▶ [Supplied text]
= Beginning of Section =
Despite its “bugs,” however, the helicopter proved its value by its spectacular war record, indicating how we can expect it to be used in peacetime aviation. On April 19, 1945, a Canadian Canso (Catalina amphibian) crashed on a snowbound patch in remote Labrador. Before softening snows prevented ski-equipped rescue planes from landing near by, two injured airmen were successfully flown out. Then one of the rescue planes cracked up, adding two more victims to the marooned party. What followed was one of the great air achievements of the war. Like the U. S. Cavalry in an old western thriller, the helicopter saved the day. The Coast Guard had a helicopter at Floyd Bennett Field in Brooklyn. An Army C-54 transport flew to Floyd Bennett where the dismantled helicopter was stuffed into its spacious cabin and flown pell-mell to Goose Bay, Labrador. There, Lt. August Kleich of the Coast Guard made nine 150-mile trips to the crash scene, rescuing one man on each trip. If it had not been for the whirling angel of mercy, the crash victims would have been marooned for another thirty days until the thaw permitted pontooned planes to alight on the lakes.
Back in the dark days of May,
1943, when German wolfpack submarines were raising hell in the Atlantic, the Army Air Forces, the Maritime Commission and the War Shipping Administration made a series of tests to prove the usefulness of the Sikorsky helicopter as an anti-submarine weapon. On May 6 and 7 of that
year, Colonel Gregory made twenty-four landings and take offs from a 78 x 48-foot platform mounted on a Liberty ship. This stunt was to pay off.
During our B-29 operations against Japan from Guam, Saipan and Tinian, maintenance and repair of the monster war birds became a threatening bottleneck.
In desperation, the Army converted some Liberty ships into
floating repair depots, fully equipped to do almost anything and everything for the superbombers. There was one hitch, and that was the problem of getting parts and tools, back and forth between the ships and the damaged planes. Again the heli-
copter came to the rescue, taking off and landing on the ships’ small platforms. Whenever a B-29 crash landed, a helicopter flew to the site, where an examination was made and repair planned.
Over in the CBI theater, the 14th Air Force was looking for some means of evacuating fliers
who were downed crossing the Hump. Three four-engined transports, stuffed with the pieces of several new and more powerful Sikorsky R-6’s, flew 14,000 miles from the United States. Then, on April 4,1945, Lt. Murdock, Air Jungle Rescue Unit, effected the first helicopter rescue in that theater by picking up an ATC crew who had bailed out in the Burmese jungles. Feats of this
kind proved the worth of what the boys jocosely called the “eggbeater” or “animated palm tree.” While these exploits give an inkling of how we can expect to use the helicopter, it would be so much wishful thinking to prescribe the machine as a panacea
Continued on page 192
What Happened to the Helicopter?
= End of Section =
▶ [Material supplied]
= Beginning of Section =
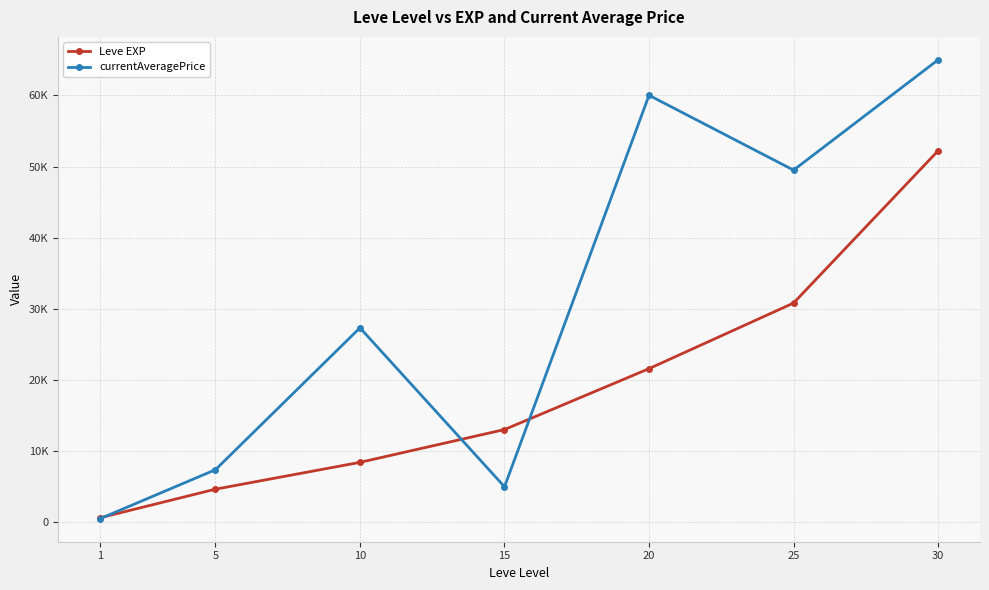

What is the sum of the Leve EXP values at 1 and 30?

52850.0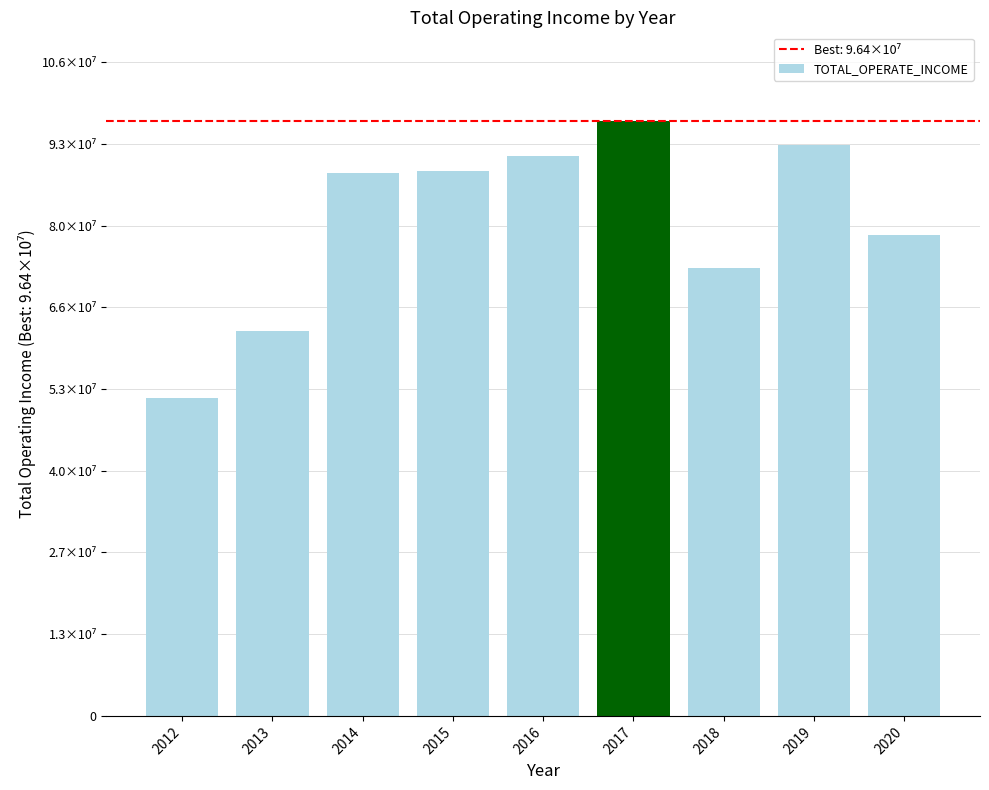

At which category does the chart reach its minimum across all series?

2012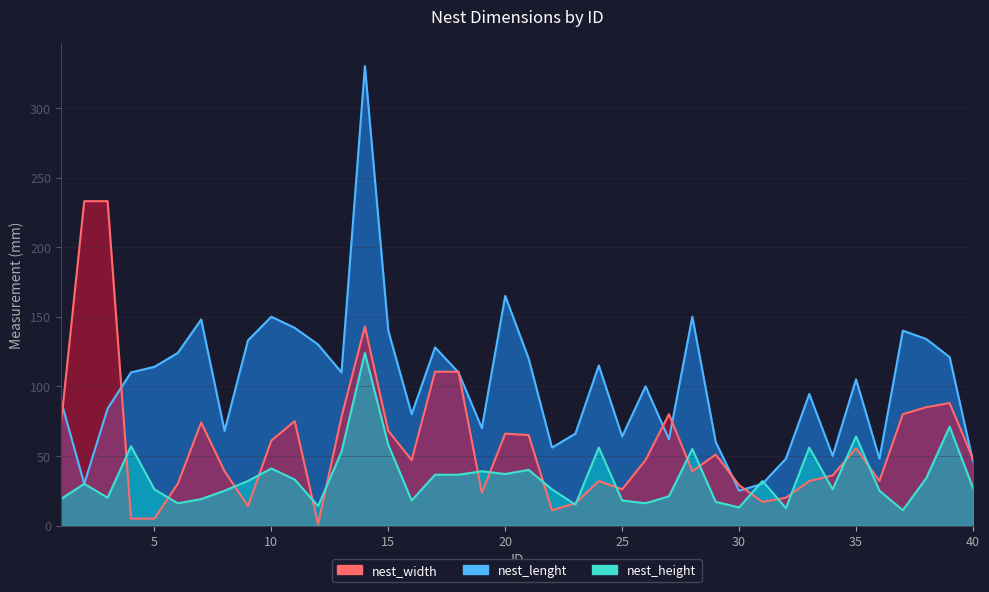

How many distinct data groups are displayed?

3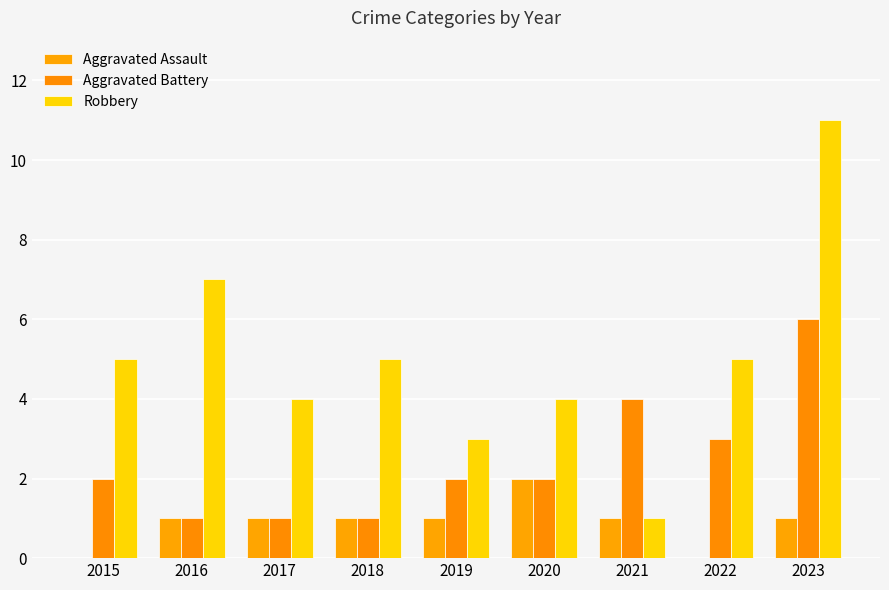

What is the approximate value of Aggravated Assault at 2018?

1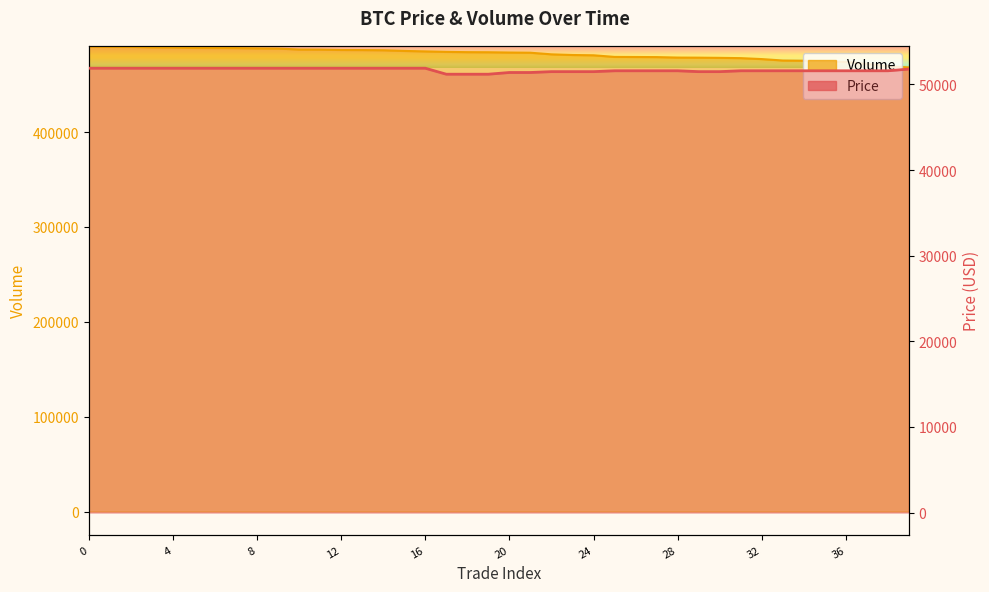

How many data points in Volume are above 484100?

19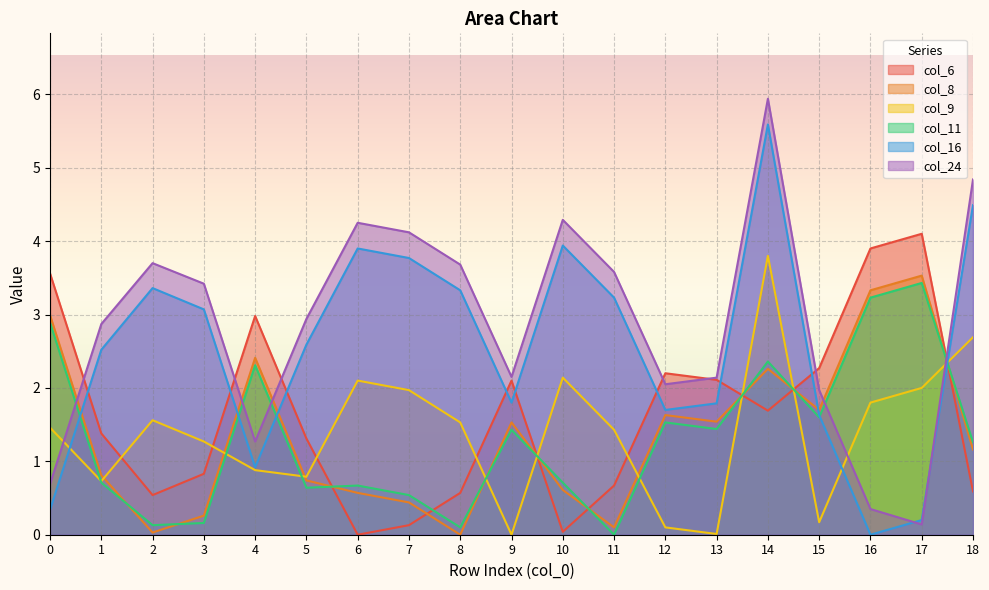

What is the value of the col_16 point at the 10th from the left?

1.8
= End of Section =
▶ [Action item]
Can you resume the wartime helicopter article above from the point where it stops?

▶ [Exercise result]
Continued from page 191
for all problems. A sheep-herding association may find it an answer to a prayer, but those much-advertised roof-top landings will prove troublesome. Narrow streets and tall buildings create violent air currents. Nevertheless, roof landings figure in plans of some route applicants.
Its builders claim that the Piasecki (PV) helicopter (the banana-shaped model seen in the newsreels, which has a rotor at each end, seating ten passengers amidships) could be operated between, say, Idlewild and New York City at 4.9 cents a seat mile, or one dollar and fifty cents for the trip. Present airline connection bus rates would be one dollar and twenty-five cents.
Robert Wolf, chief product engineer of the Bell helicopter, believes that in the immediate future the whirligig should be used by industrial concerns and flown by experienced helicopter pilots. He also feels it can be useful for rescue work, forest patrol, fire fighting, crop dusting, geological exploration and special military purposes. Such a trial period would reveal actual cost figures on operation and maintenance, the life expectancy of the machine, and would provide fair production to reduce initial cost. Later, more general commercial use might
prove it practical for taxi service, executive travel and private ownership.
Stanley Hiller, the California boy aeronautical genius and onetime associate of Henry Kaiser in helicopter building, believes the privately-owned helicopter will be practical in the near future. His factory is an armory in the center of Berkeley, with a 50×75 foot lot as a take-off site. To avoid breaking regulations governing flight over restricted areas, the Hiller machines must climb 1,500 feet vertically before moving forward. Hiller, incidentally, has placed two counter-rotating rotors on his machine, thus eliminating the little tail propeller and removing the danger of spinning.
At this writing, no helicopter has received its Approved Type Certificate from the CAA, though many manufacturers have applied. In addition, 101 domestic and eight foreign helicopter route applications have been filed with the Civil Aeronautics Board.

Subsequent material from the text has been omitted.